Sur un trépied à gaz,  les viandes sont mises à cuire dans un bouillon assaisonné avec soin, et avec beaucoup d’herbes dont je ne connaissais même pas l’existence.
Une fois cuites, ces pièces de viandes sont à leur tour découpées en petits dés, Patrick travaille dur pour ne pas se laisser distancer par les dames de la maison !
Une partie du bouillon obtenu servira à la cuisson des légumes, dans un ordre précis.
Pendant ce temps, la farine de maïs est mélangée avec du beurre fondu, du sel, du bouillon et un colorant naturel l’onoto.  De grandes cuvettes sont utilisées et mon malaxage fait beaucoup rire nos hôtes !
Aux alentours de 17 heures, une grande table est dressée dans le jardin. Une dizaine de personnes, majoritairement des femmes, prend place et le travail de confection peut commencer. Chaque grande feuille est recouverte partiellement d’une fine couche de farine de maïs, puis garnie du ragout obtenu grâce au mélange viande légumes. Sont ajoutés ensuite, par les doigts agiles et patients, des raisins, des olives, des morceaux de poivrons, des tranches d’oignons et de fines lamelles de carottes.
Pliée tel un paquet cadeau, la première feuille ainsi garnie est recouverte de deux feuilles de plus petites tailles et ficelée avec soin.

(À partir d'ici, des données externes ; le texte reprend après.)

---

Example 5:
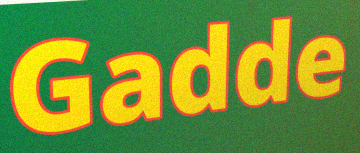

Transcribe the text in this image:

Gadde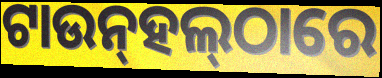
ଟାଉନ୍‌ହଲ୍‌ଠାରେ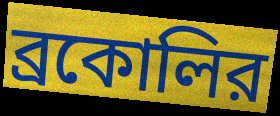
ব্রকোলিরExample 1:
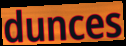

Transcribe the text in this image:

dunces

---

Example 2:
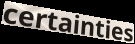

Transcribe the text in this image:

certainties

Ce dernier travail demande dextérité et précision. Il n’est pas question, en effet, que la ficelle se détache lors de la cuisson !

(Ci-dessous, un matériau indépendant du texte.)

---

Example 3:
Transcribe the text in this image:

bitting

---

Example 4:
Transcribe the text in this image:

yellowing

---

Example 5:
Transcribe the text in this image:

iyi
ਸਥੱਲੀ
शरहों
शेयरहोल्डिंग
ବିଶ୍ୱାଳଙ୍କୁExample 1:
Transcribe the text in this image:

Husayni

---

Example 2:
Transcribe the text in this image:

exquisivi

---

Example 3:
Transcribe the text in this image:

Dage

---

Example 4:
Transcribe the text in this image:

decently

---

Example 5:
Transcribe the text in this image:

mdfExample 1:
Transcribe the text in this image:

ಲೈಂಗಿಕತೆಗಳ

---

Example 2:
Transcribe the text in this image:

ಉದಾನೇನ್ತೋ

Celle-ci a lieu dans une immense marmite et dure une vingtaine de minutes. Les hàllacas sont ensuite mis à refroidir sur un sommier en fer en attendant d’être distribuées aux voisins, aux amis, ou conservés jusqu’aux repas de Noël.

Toute la soirée, et jusqu’à une heure fort avancée dans la nuit, le travail s’exécute dans la joie et la bonne humeur, les équipes se relaient, chacun prenant le temps de boire une bière, d’écouter ou de jouer de la musique, de danser parfois…

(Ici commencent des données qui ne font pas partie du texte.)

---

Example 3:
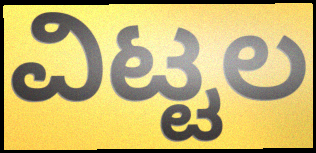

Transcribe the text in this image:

ವಿಟ್ಟಲ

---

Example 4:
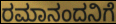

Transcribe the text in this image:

ರಮಾನಂದನಿಗೆ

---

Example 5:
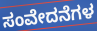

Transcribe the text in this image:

ಸಂವೇದನೆಗಳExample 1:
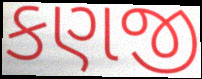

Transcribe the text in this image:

Les musiciens s’en donnent à cœur joie et les refrains sont repris en cœur par tous. Nous ne maitrisons pas encore suffisamment la langue espagnole pour chanter mais une chanson parlant de Tour Eiffel, de Paris, de parfums  nous est dédiée. Il est vrai que la plupart des paroles sont inventées au fur et à mesure…

Nous garderons un souvenir merveilleux et ému de cette belle journée de partage, de convivialité et remercions chaleureusement cette famille pour son hospitalité, sa générosité et son envie de communiquer malgré notre espagnol de débutants.